To make this comparison of the English text, the first thing we must analyze is the tags used and, in my experiment, all three systems have used the same Penn Treebank tags, which makes the task easier. Now, not everyone has used the same name for labels.

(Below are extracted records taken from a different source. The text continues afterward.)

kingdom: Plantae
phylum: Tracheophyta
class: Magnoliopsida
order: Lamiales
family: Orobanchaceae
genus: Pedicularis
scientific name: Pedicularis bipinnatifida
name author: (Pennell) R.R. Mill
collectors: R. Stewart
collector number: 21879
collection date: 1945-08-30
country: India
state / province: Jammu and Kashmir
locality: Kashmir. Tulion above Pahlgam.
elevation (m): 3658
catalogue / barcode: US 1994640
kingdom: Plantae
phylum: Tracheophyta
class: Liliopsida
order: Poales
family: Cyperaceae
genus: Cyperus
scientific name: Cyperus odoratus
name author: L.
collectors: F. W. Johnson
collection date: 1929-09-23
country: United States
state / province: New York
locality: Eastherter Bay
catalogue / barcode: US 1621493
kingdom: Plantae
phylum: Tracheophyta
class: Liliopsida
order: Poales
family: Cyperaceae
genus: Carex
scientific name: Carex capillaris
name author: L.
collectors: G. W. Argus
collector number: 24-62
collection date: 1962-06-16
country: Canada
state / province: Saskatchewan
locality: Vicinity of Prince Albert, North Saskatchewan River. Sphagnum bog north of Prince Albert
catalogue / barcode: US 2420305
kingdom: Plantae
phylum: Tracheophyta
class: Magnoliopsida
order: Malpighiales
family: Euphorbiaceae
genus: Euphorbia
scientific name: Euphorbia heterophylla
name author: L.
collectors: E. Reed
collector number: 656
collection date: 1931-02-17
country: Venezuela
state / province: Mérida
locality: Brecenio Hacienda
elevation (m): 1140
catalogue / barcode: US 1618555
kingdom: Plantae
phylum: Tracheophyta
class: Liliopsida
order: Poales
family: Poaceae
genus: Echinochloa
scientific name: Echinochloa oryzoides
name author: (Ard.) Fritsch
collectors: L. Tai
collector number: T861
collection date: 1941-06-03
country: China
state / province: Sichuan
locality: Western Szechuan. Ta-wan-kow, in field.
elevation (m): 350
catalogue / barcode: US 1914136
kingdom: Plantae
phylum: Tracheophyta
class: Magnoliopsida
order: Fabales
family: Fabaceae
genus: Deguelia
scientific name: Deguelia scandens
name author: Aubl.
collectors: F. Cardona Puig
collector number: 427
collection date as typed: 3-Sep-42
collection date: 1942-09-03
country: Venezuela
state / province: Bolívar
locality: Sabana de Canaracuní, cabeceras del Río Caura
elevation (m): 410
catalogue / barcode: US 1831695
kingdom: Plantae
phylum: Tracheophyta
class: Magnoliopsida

When analyzing the results and the documentation provided I have observed the following differences between TreeTagger and Stanford Log-linear systems Part-Of-Speech Tagger and tTAG:- In TreeTagger personal pronouns are tagged as PP while in Stanford Log-linear Part-Of-Speech Tagger and tTAG are tagged as PRP. Example:
words TreeTagger Stanford Log-linear Part-Of-Speech Tagger and tTAG I PP PRP It PP PRP - In TreeTagger the verbs in the past are interpreted as VVD while in se in Stanford Log-linear Part-Of-Speech Tagger and tTAG are tagged as VBD. Example:
words TreeTagger Stanford Log-linear Part-Of-Speech Tagger and tTAG saw VVD VBD called VVD VBD - In TreeTagger proper nouns are interpreted as NP while in se in Stanford Log-linear Part-Of-Speech Tagger and tTAG are tagged as NNP. Example:
words TreeTagger Stanford Log-linear Part-Of-Speech Tagger and tTAG true NP NNP nature NP NNP stories NP NNP
I_FW had_FW six_FW
If we analyze the exposed result we can analyze how the tagger considers i, had and six as possessing the same lexical functionality FW when i is a pronoun, It had one verb and six a noun. Which makes me think that tTag in its web version is not prepared for texts in other languages and the FW tag will be like a tag to indicate that a word is unknown to the model. For its part, the Stanford Log-linear Part-Of-Speech Tagger tool shows the tags of a model implemented by them much more complete than Penn Treebank, providing the user with much more information. If you can consult at the address https://nlp.stanford.edu/software/spanish-faq.shtml. Finally, with TreeTagger we use the same operation and labeling using the English model that in Spanish. Comparing both results, the one provided by TreeTagger and Stanford Log-linear Part-Of-Speech Tagger, the The second tagger provides us with more information than the first about its lexical functionalities, therefore, Thanks to the model used, I consider it to be a better option than the second.